I do know that if the clubhouse over at Pitchfork heard this exact album on a good day in 2010 without knowing what it was, or rather if it came packaged with some press release which included a cutesy backstory about how this is the work of 15 year old kids in a church basement in Lawrence, Kansas, and if a couple of planted sources in Kansas verified the easy-to-write-about weirdo underdog story, they'd think it was the greatest fucking thing ever done. With not a note different. Anton Newcombe's greatest fault as an artist might come down to a lack of creativity with his press releases.

As for me, I think this is good. I give it a "like point yes." But of course hindsight is 20-20, and that might just be a trendy "like point yes" that will look as stupid in 2 years as the above-linked review looks now. If that's the case I'll throw out a bet-hedging reminder that I never said that this is fantastic, per se.


Chuck Berry
Johnny B. Goode: His Complete '50s Chess Recordings

[Universal / Hip-O Select; 2008]

Pitchfork gave it a 9.5.

You know what? I'm not going to bitch and moan about Pitchfork anymore. They're right. Chuck Berry's complete 50's Chess recordings are a 9.5.

Good work on those Complete 50's Chess Recordings, Chuck Berry, you get a 9.5 out of a possible ten!


Quinn Walker
Laughter's An Asshole/Lion Land

[Voodoo-EROS; 2008]

Pitchfork gave it a 7.3.

This is long and all over the place in a ha-ha-ha-look-at-me way. It's like a white guy Cody Chestnutt. Which is to say: has its readily apparent charms, but I'm not gonna listen to the whole thing if you don't mind.


Sonic Sum
Films

[Definitive Jux; 2008]

Pitchfork gave it a 3.9.

Let me try this with a straight face:

"I watch bad movies on purpose fairly often, so I know the conventions.

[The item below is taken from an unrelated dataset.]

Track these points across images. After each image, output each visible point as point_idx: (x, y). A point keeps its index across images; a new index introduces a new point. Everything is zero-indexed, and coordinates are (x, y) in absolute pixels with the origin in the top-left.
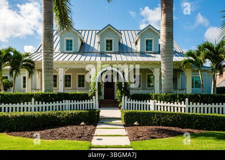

"In the case of this excuse me release of "underground" hip hop, the title Films points as a clue to how best to understand what's going on here. These tracks are like little rapsploitation films. At their best they're evocative of something else (in real life, this emcee would be a BAD DUDE), at worst they're overtly manipulative, the listener's suspension of disbelief strained past its breaking point.

"Picture "gritty" urban alleyway as portrayed by the beat, full of clean, crisp, empty cardboard boxes, all but untouched by the lazy/incompetent set decorator, there for no other reason than to be plowed over by the MC's those-tires-should-be-flat-by-now getaway car. You either mind, notice and laugh at it, or don't really pay attention, depending on whether or not you can bring yourself to care about the poorly-developed characters or if you find some entertainment value in the vague, by-rote dialogue about individualism and empowerment.

"But they are, at least, films. A seamless blending of MC and producer to create one larger thing which is, depending on whether the involved parties concentrate on the detailed portrayal of an asskicking dude or alternatively indulge in some incompetently-rendered broad stroke message-making, either more or less than just phrases over beats."

Ha ha ha. Nope, sorry. Couldn't pull it off.

This sounds like it's from 1996, but every once in a while it's medium good if you don't take it too seriously.